----- 課題文 -----
戦争に関することでは、相手方に対する人種偏見が、大きく作用することがある
今でも国や県がやることはだいたい同じですが、これこれの期日までに、何人の分村移民を集められれば、これこれの予算をつけてやる、というそのようなやり方で、村々に競争をさせた
歴史の必然に対して、個人の資質がいかに大きな影響をもつか
天皇を含めて当時の内閣や軍の指導者の責任を問いたいと思う姿勢と、自分が当時生きていたとしたら、助成金ほしさに分村移民を送り出そうと動くような県の役人、あるいは村長、あるいは村人の側にまわっていたのではないかと想像してみる姿勢、この二つの姿勢をともに持ち続けること、これが一番大切
この本は以前から気になっていましたが、この本の著者の話をテレビで聞いて面白いと思い読んでみました。実に興味深い本でした。序章では近現代史を考える意味が著者なりに述べられており、1章から5章までで日清戦争から太平洋戦争までの歴史が述べられています。日本側からだけでなく、当時各国がどのような意図で動いていたかを諸外国の史料から述べているのが興味深いところです。日本の動向も教科書で習うような表面的な動きの裏側を知ると、いろいろと考えさせられます。この本は著者と中高生の対談の形式になっているのでわかりやすく書かれていますが、歴史に興味のある方ならどなたが読んでもいい良書かと思います。序章を読むだけでもいろいろなものが得られると思います。今日からドラマ「坂の上の雲」が始まりましたが、この本を読んでから見ると違った見方ができるかもしれません。
-----
**課題の内容**
課題文を二文で要約せよ。
----- データ -----
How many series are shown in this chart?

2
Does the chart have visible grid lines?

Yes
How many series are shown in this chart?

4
-----
----- データ -----
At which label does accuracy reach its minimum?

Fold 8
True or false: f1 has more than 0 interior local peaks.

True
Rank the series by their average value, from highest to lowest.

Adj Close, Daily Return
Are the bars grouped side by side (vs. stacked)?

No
-----
**解答例**
戦争では相手方への人種偏見が大きく作用することがあること、国や県が予算を条件に村々に分村移民の数を競わせたこと、そして指導者の責任を問う姿勢と、自分も移民を送り出す側にいたかもしれないと想像する姿勢をともに持ち続けることが一番大切だという考えが示されている。続く書評は、日清戦争から太平洋戦争までの歴史を諸外国の史料も用いて述べた、著者と中高生の対談形式の本を、歴史に興味のある人なら誰が読んでもいい良書として勧めている。